-- WHAT YOU ARE ASKED TO DO --
An exact reproduction of the records is required, with all pictures omitted.

[[ THE DATA, beginning ]]

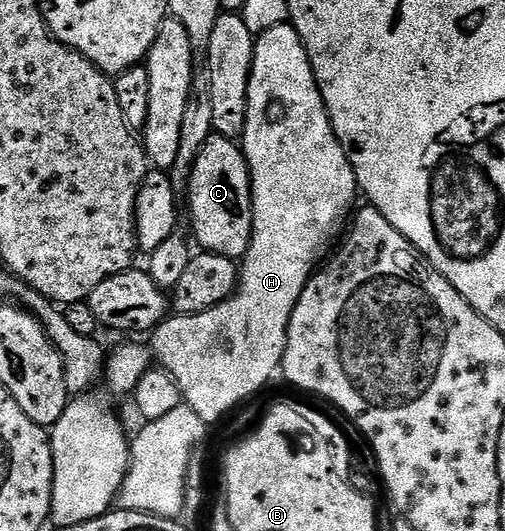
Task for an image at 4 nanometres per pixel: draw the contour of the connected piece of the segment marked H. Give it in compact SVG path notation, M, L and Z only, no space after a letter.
M289 22L268 29L254 40L254 64L248 81L248 113L240 146L250 166L254 228L248 253L240 261L238 286L224 302L204 313L171 314L149 336L153 362L173 376L180 385L185 406L191 407L208 425L214 425L237 403L252 398L274 374L279 374L296 301L300 301L300 293L304 293L310 276L331 254L355 210L354 198L360 195L356 173L332 129L300 33L296 33Z

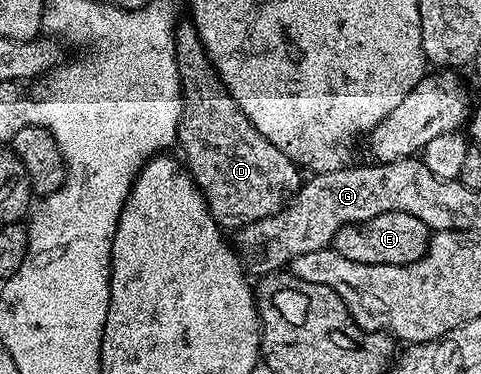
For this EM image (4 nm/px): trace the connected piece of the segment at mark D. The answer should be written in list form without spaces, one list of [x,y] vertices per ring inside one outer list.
[[[184,19],[180,25],[178,22],[174,26],[173,69],[179,74],[179,90],[183,92],[177,149],[183,152],[185,168],[201,191],[211,218],[224,230],[238,231],[282,209],[299,191],[301,170],[293,164],[289,155],[285,155],[285,151],[273,147],[273,143],[269,143],[269,139],[265,139],[265,135],[261,135],[261,131],[249,123],[245,111],[241,111],[241,107],[237,107],[235,100],[227,94],[225,83],[219,78],[219,72],[213,67],[201,43],[197,27],[190,19]]]

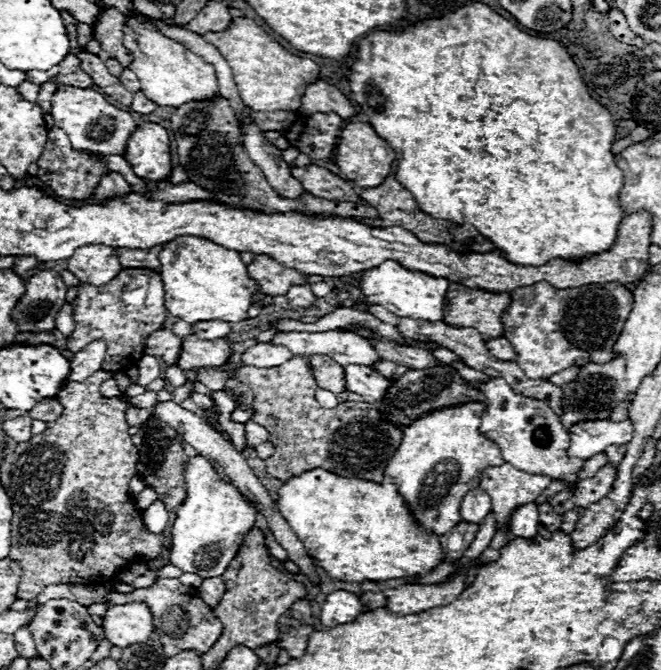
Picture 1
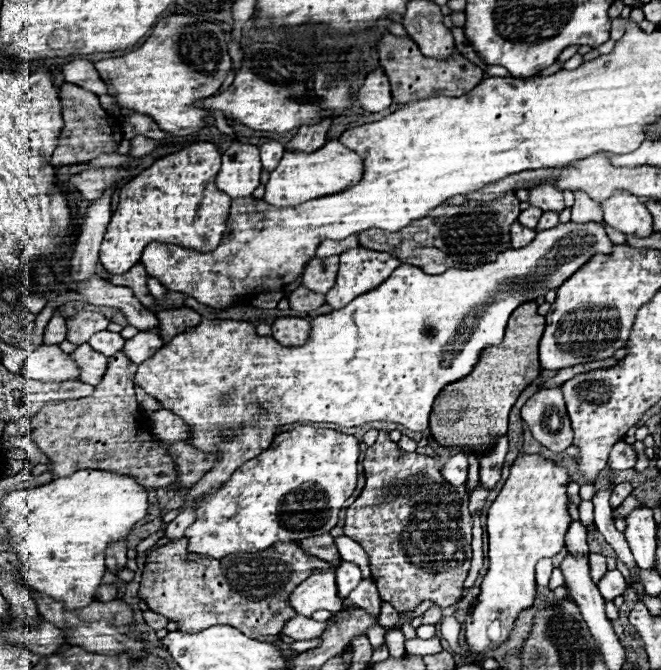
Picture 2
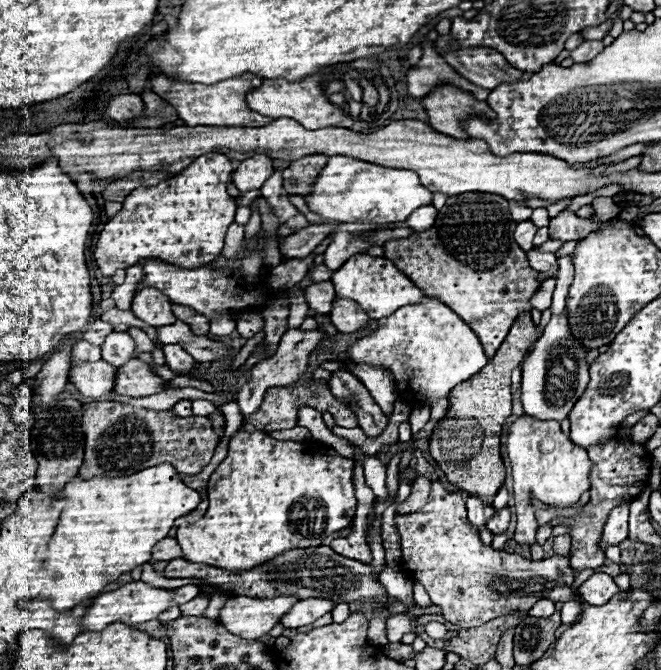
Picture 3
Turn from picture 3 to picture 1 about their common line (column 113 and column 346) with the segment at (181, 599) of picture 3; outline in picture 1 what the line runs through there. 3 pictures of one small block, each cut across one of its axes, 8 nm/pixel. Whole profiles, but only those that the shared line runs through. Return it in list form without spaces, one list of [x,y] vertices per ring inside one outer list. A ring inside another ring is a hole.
[[[336,590],[326,596],[320,610],[320,622],[324,628],[336,628],[340,624],[352,622],[360,614],[362,614],[362,604],[358,596],[346,590]]]

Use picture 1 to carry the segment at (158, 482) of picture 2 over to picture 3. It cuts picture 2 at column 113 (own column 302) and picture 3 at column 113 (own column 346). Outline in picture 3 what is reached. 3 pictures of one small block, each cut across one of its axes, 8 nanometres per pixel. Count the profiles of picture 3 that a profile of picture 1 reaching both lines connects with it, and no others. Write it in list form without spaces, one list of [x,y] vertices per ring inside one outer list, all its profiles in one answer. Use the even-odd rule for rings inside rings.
[[[90,402],[82,408],[82,430],[86,432],[86,456],[78,472],[82,480],[94,476],[130,476],[158,464],[172,464],[178,472],[198,474],[210,462],[218,444],[206,416],[180,418],[172,410],[156,412],[118,402]]]

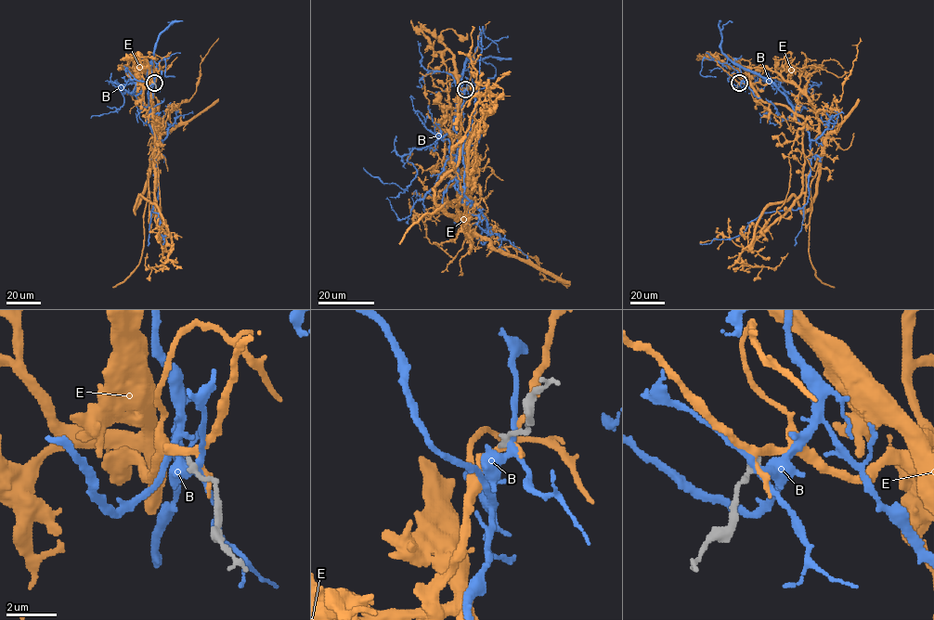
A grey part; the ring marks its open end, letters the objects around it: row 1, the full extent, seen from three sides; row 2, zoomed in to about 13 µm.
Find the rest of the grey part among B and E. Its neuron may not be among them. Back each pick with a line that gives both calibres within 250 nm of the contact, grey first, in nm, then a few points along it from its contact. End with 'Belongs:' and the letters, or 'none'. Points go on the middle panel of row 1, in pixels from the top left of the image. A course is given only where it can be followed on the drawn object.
E: 280/240 nm | via (466, 89), (459, 106), (462, 195), (468, 141), (496, 103), (482, 94), (450, 151), (454, 169)
Belongs: E

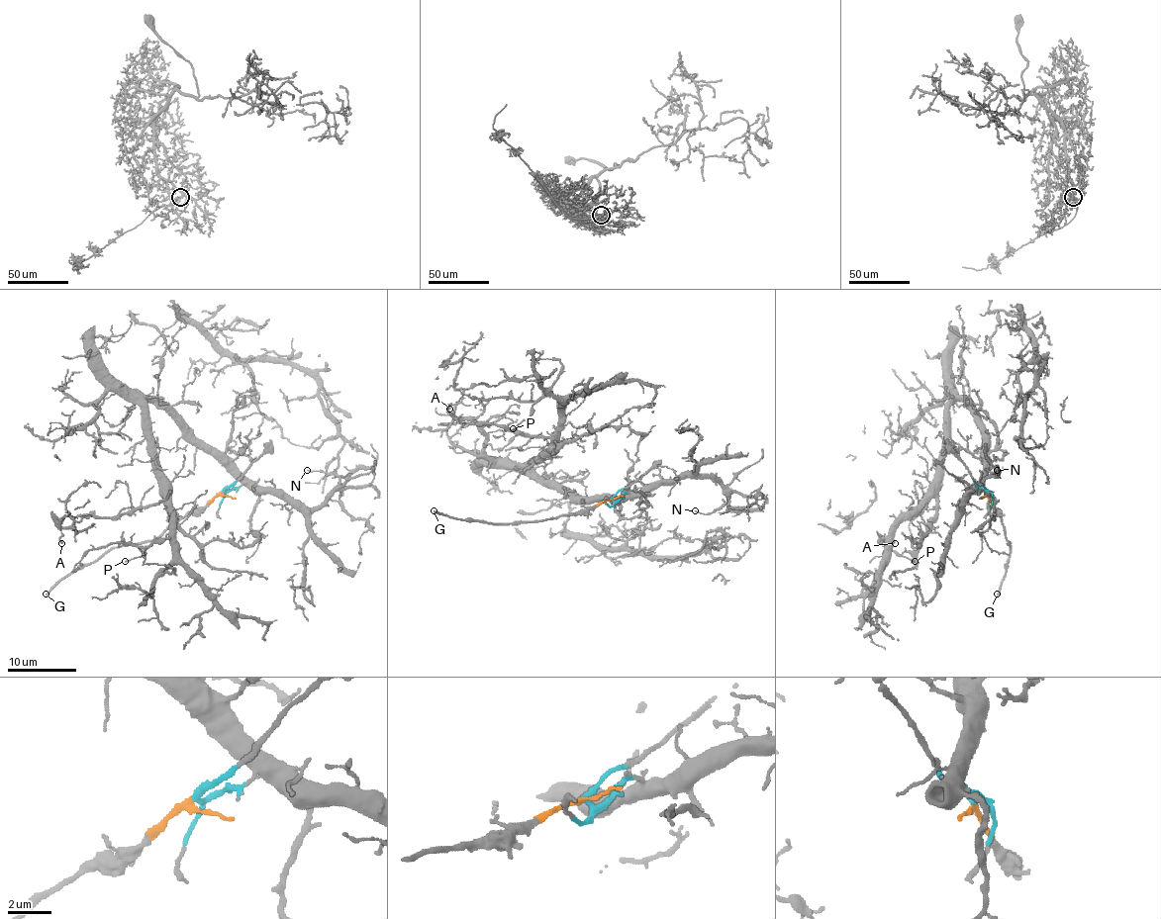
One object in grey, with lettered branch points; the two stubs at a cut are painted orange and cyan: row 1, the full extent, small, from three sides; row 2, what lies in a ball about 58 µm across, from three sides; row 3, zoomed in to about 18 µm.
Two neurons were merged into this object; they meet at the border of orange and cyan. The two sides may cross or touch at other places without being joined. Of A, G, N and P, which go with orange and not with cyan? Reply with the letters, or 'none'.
G

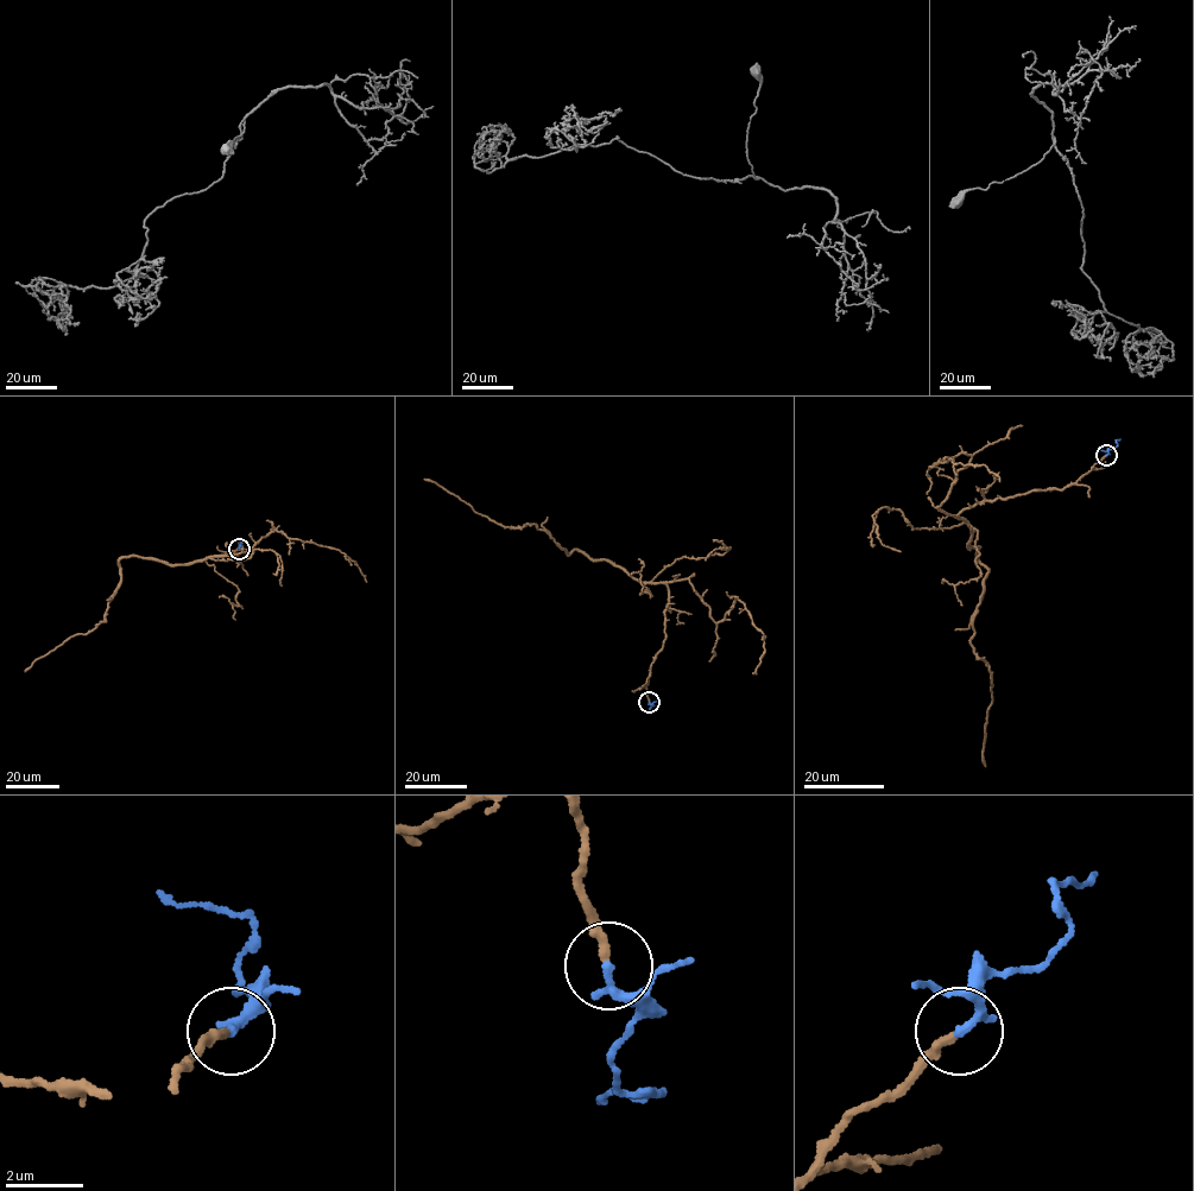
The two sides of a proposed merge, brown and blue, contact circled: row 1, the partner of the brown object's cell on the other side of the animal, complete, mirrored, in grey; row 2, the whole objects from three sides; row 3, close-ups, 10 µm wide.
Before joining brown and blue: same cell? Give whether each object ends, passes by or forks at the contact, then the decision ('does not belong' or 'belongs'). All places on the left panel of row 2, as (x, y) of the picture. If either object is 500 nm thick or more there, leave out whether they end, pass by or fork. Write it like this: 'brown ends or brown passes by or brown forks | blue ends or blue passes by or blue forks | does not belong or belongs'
brown ends | blue ends | belongs

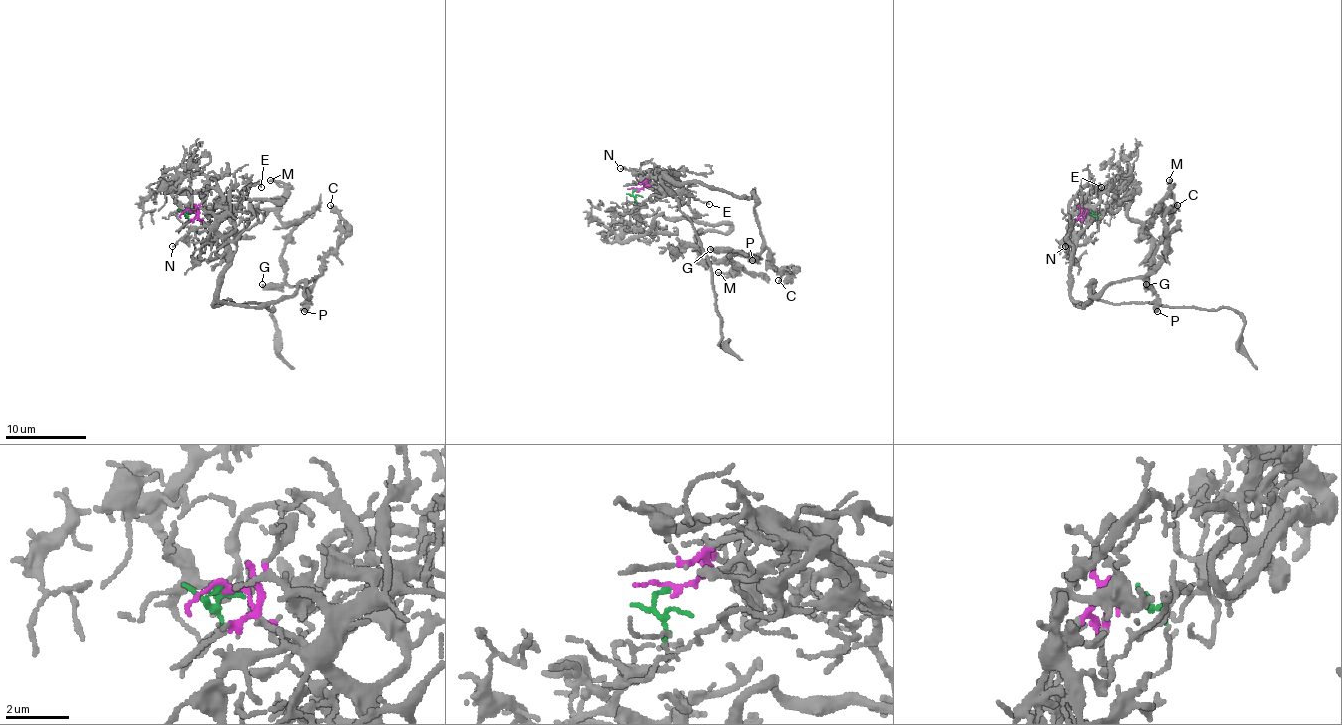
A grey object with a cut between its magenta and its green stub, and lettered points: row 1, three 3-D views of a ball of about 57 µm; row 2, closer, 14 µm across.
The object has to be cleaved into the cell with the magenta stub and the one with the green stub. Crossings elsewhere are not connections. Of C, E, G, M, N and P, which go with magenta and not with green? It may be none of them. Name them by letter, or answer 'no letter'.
C, E, G, N, P

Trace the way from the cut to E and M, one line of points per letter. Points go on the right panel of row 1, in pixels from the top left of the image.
E: (1085, 209), (1079, 207), (1071, 211), (1073, 215), (1081, 211), (1095, 195), (1099, 183), (1101, 187)
M: (1087, 209), (1101, 213), (1119, 187), (1129, 193), (1113, 211), (1125, 199), (1131, 219), (1149, 219), (1170, 179)

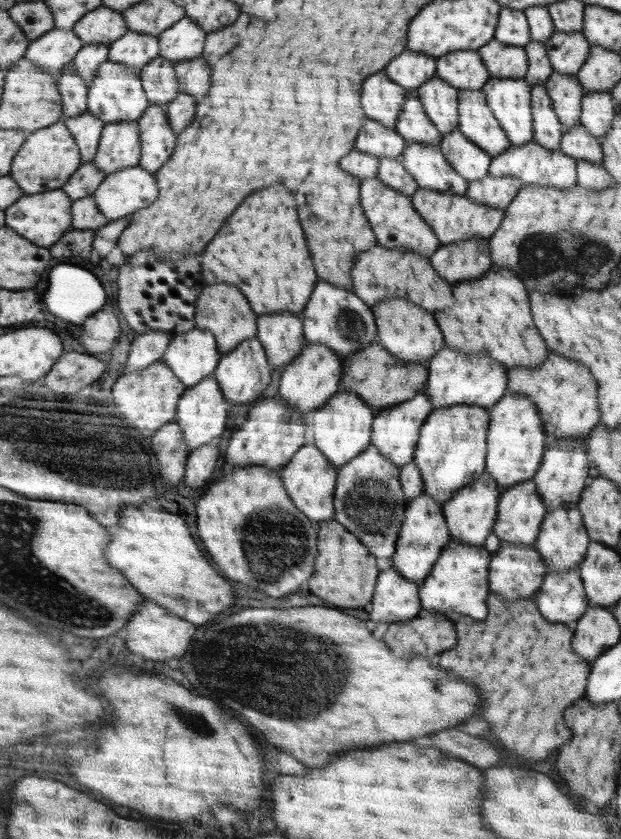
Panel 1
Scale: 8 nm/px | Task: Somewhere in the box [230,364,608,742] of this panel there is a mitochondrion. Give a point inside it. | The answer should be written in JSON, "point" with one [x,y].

[[ THE DATA, end ]]

-- OUTPUT FOR THIS TASK --
Task for an image at 4 nanometres per pixel: draw the contour of the connected piece of the segment marked H. Give it in compact SVG path notation, M, L and Z only, no space after a letter.
M289 22L268 29L254 40L254 64L248 81L248 113L240 146L250 166L254 228L248 253L240 261L238 286L224 302L204 313L171 314L149 336L153 362L173 376L180 385L185 406L191 407L208 425L214 425L237 403L252 398L274 374L279 374L296 301L300 301L300 293L304 293L310 276L331 254L355 210L354 198L360 195L356 173L332 129L300 33L296 33Z

For this EM image (4 nm/px): trace the connected piece of the segment at mark D. The answer should be written in list form without spaces, one list of [x,y] vertices per ring inside one outer list.
[[[184,19],[180,25],[178,22],[174,26],[173,69],[179,74],[179,90],[183,92],[177,149],[183,152],[185,168],[201,191],[211,218],[224,230],[238,231],[282,209],[299,191],[301,170],[293,164],[289,155],[285,155],[285,151],[273,147],[273,143],[269,143],[269,139],[265,139],[265,135],[261,135],[261,131],[249,123],[245,111],[241,111],[241,107],[237,107],[235,100],[227,94],[225,83],[219,78],[219,72],[213,67],[201,43],[197,27],[190,19]]]

Picture 1
Picture 2
Picture 3
Turn from picture 3 to picture 1 about their common line (column 113 and column 346) with the segment at (181, 599) of picture 3; outline in picture 1 what the line runs through there. 3 pictures of one small block, each cut across one of its axes, 8 nm/pixel. Whole profiles, but only those that the shared line runs through. Return it in list form without spaces, one list of [x,y] vertices per ring inside one outer list. A ring inside another ring is a hole.
[[[336,590],[326,596],[320,610],[320,622],[324,628],[336,628],[340,624],[352,622],[360,614],[362,614],[362,604],[358,596],[346,590]]]

Use picture 1 to carry the segment at (158, 482) of picture 2 over to picture 3. It cuts picture 2 at column 113 (own column 302) and picture 3 at column 113 (own column 346). Outline in picture 3 what is reached. 3 pictures of one small block, each cut across one of its axes, 8 nanometres per pixel. Count the profiles of picture 3 that a profile of picture 1 reaching both lines connects with it, and no others. Write it in list form without spaces, one list of [x,y] vertices per ring inside one outer list, all its profiles in one answer. Use the even-odd rule for rings inside rings.
[[[90,402],[82,408],[82,430],[86,432],[86,456],[78,472],[82,480],[94,476],[130,476],[158,464],[172,464],[178,472],[198,474],[210,462],[218,444],[206,416],[180,418],[172,410],[156,412],[118,402]]]

A grey part; the ring marks its open end, letters the objects around it: row 1, the full extent, seen from three sides; row 2, zoomed in to about 13 µm.
Find the rest of the grey part among B and E. Its neuron may not be among them. Back each pick with a line that gives both calibres within 250 nm of the contact, grey first, in nm, then a few points along it from its contact. End with 'Belongs:' and the letters, or 'none'. Points go on the middle panel of row 1, in pixels from the top left of the image. A course is given only where it can be followed on the drawn object.
E: 280/240 nm | via (466, 89), (459, 106), (462, 195), (468, 141), (496, 103), (482, 94), (450, 151), (454, 169)
Belongs: E

One object in grey, with lettered branch points; the two stubs at a cut are painted orange and cyan: row 1, the full extent, small, from three sides; row 2, what lies in a ball about 58 µm across, from three sides; row 3, zoomed in to about 18 µm.
Two neurons were merged into this object; they meet at the border of orange and cyan. The two sides may cross or touch at other places without being joined. Of A, G, N and P, which go with orange and not with cyan? Reply with the letters, or 'none'.
G

The two sides of a proposed merge, brown and blue, contact circled: row 1, the partner of the brown object's cell on the other side of the animal, complete, mirrored, in grey; row 2, the whole objects from three sides; row 3, close-ups, 10 µm wide.
Before joining brown and blue: same cell? Give whether each object ends, passes by or forks at the contact, then the decision ('does not belong' or 'belongs'). All places on the left panel of row 2, as (x, y) of the picture. If either object is 500 nm thick or more there, leave out whether they end, pass by or fork. Write it like this: 'brown ends or brown passes by or brown forks | blue ends or blue passes by or blue forks | does not belong or belongs'
brown ends | blue ends | belongs

A grey object with a cut between its magenta and its green stub, and lettered points: row 1, three 3-D views of a ball of about 57 µm; row 2, closer, 14 µm across.
The object has to be cleaved into the cell with the magenta stub and the one with the green stub. Crossings elsewhere are not connections. Of C, E, G, M, N and P, which go with magenta and not with green? It may be none of them. Name them by letter, or answer 'no letter'.
C, E, G, N, P

Trace the way from the cut to E and M, one line of points per letter. Points go on the right panel of row 1, in pixels from the top left of the image.
E: (1085, 209), (1079, 207), (1071, 211), (1073, 215), (1081, 211), (1095, 195), (1099, 183), (1101, 187)
M: (1087, 209), (1101, 213), (1119, 187), (1129, 193), (1113, 211), (1125, 199), (1131, 219), (1149, 219), (1170, 179)

Panel 1
Scale: 8 nm/px | Task: Somewhere in the box [230,364,608,742] of this panel there is a mitochondrion. Give a point inside it. | The answer should be written in JSON, "point" with one [x,y].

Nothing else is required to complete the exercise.